The secretive Central Asian state has stepped up its abuses of human rights, the New York-based group warned in a report that slammed the West for taking what it called an "increasingly soft approach on rights in Uzbekistan."
"Credible reports of arbitrary detention and torture of detainees, including several suspicious deaths in custody, have continued," it said, calling for Uzbekistan to comply with the United Nations convention against torture.
"Uzbekistans atrocious human rights record and the position of its independent civil society activists continue to worsen," the New York-based campaign group said.
The report released in Berlin includes interviews with torture victims and their relatives.
The wife of one torture victim, named as Abdumannob A, told the group that her husband was brutally tortured while being investigated for suspected espionage.
"Officers would hang him from the ceiling by his wrists, and eight or nine people one after the other would beat him.

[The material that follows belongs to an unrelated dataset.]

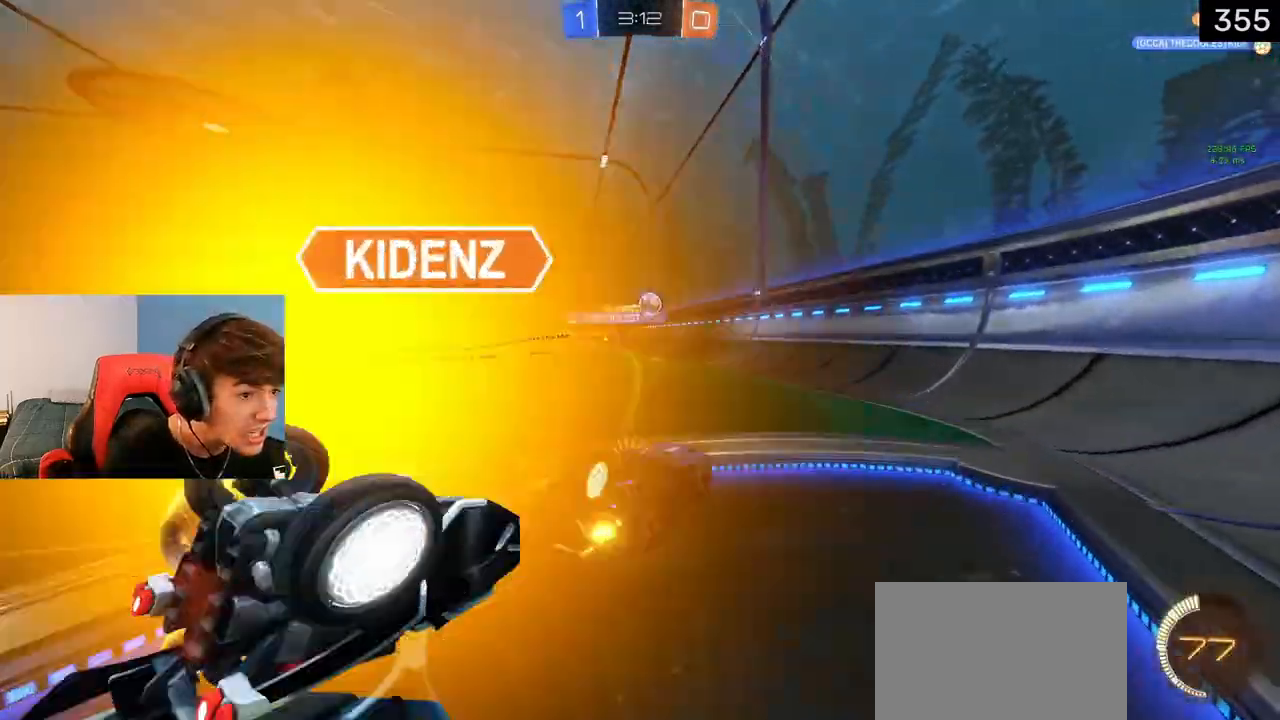
{"buttons": ["L1", "R2"], "left_stick": "left", "right_stick": "center", "events": [[450, "L1", "down"]]}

"After nine months I saw him for the first time at the jail. I almost didnt recognize him. When he sat down under the light I saw all the scars on his body."
Uzbekistan has announced legal reforms such as the right of prisoners in pre-trial detention to appeal their status (habeas corpus) and the right to speak to a lawyer after detention, but these are not put into practice, Human Rights Watch said.
It warned that Western governments were failing to put pressure on Uzkbekistan with demands to clean up its rights situation, instead implementing a policy of "quiet diplomacy."
Uzbekistan is used by the US as a route to transport non-lethal supplies to troops in Afghanistan.
"The result of abandoning pressure has been to leave Uzbekistans beleaguered human rights community, independent lawyers, and victims of abuses even further isolated," it said.
It said that it had contacted Uzbek government agencies last month for comment on the report but had not heard back from any of them.
The Uzbek government closed down Human Rights Watch's office in Uzbekistan in June after it had operated for 15 years.